Jakarta, Pahami.id —
Mahkamah Konstitusi (MK) menegaskan Komisi Pemberantasan Korupsi (Komisi Pemberantasan Korupsi) berwenang mengusut kasus korupsi yang melibatkan personel militer atau TNI.
Keputusan tersebut tertuang dalam putusan perkara nomor 87/PUU-XXI/2023 yang terbit pada 29 November 2024. Mahkamah Konstitusi mengabulkan beberapa tuntutan pengujian Pasal 42 Undang-Undang Nomor 30 Tahun 2002 tentang Pemberantasan Korupsi. . Kejahatan.
“Mengabulkan sebagian permohonan pemohon,” demikian bunyi putusan nomor 87/PUU-XXI/2023, diambil dari salinan laman resmi MK, Jumat (29/11).
Pasal 42 UU KPK berbunyi, “Komite Pemberantasan Korupsi mempunyai kewenangan mengkoordinasikan dan mengendalikan penyidikan, penyidikan, dan penuntutan tindak pidana korupsi yang dilakukan secara bersama-sama oleh orang-orang yang tunduk pada peradilan militer dan peradilan umum.”

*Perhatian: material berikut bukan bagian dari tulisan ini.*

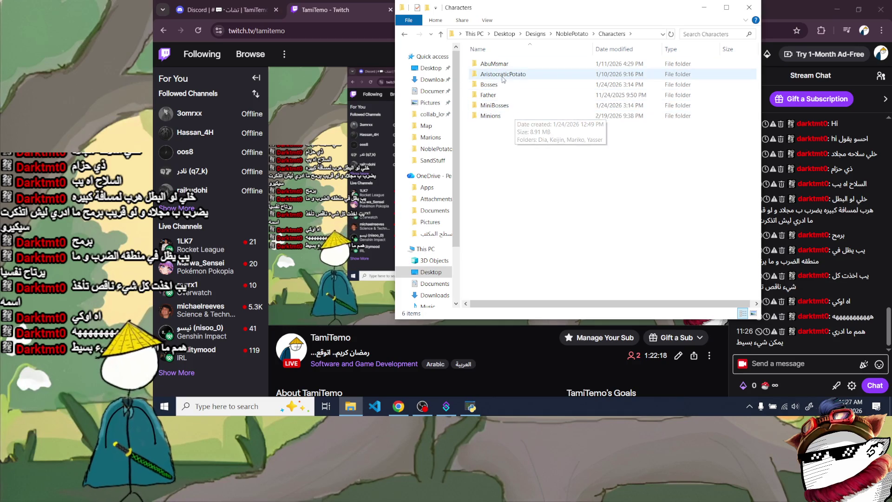
double_click(506, 84)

Mahkamah Konstitusi menyatakan pasal tersebut bertentangan dengan UUD Negara Republik Indonesia Tahun 1945 sepanjang tidak ditambahkan frasa tersebut di akhir pasal. Tambahan kalimatnya berbunyi, “Sepanjang perkara dimaksud, proses penegakan hukum ditangani dari awal atau diprakarsai/ditemukan oleh Komite Pemberantasan Korupsi.”
Mahkamah Konstitusi menegaskan, selama tindak pidana korupsi yang dilakukan oleh unsur sipil dan militer sejak awal ditangani oleh Komisi Pemberantasan Korupsi, maka perkaranya akan ditangani oleh Komisi Pemberantasan Korupsi. Kekuasaan ini terus berlanjut sampai ada putusan pengadilan yang mempunyai kekuatan hukum tetap.
“Sebaliknya, dalam hal tindak pidana korupsi yang dilakukan oleh orang-orang yang tunduk pada peradilan militer yang ditemukan dan ditangani oleh lembaga penegak hukum selain KPK, tidak ada kewajiban bagi badan hukum lain tersebut untuk melimpahkannya kepada Panitia Pemberantasan Korupsi. Korupsi,” demikian bunyi putusan Mahkamah Konstitusi.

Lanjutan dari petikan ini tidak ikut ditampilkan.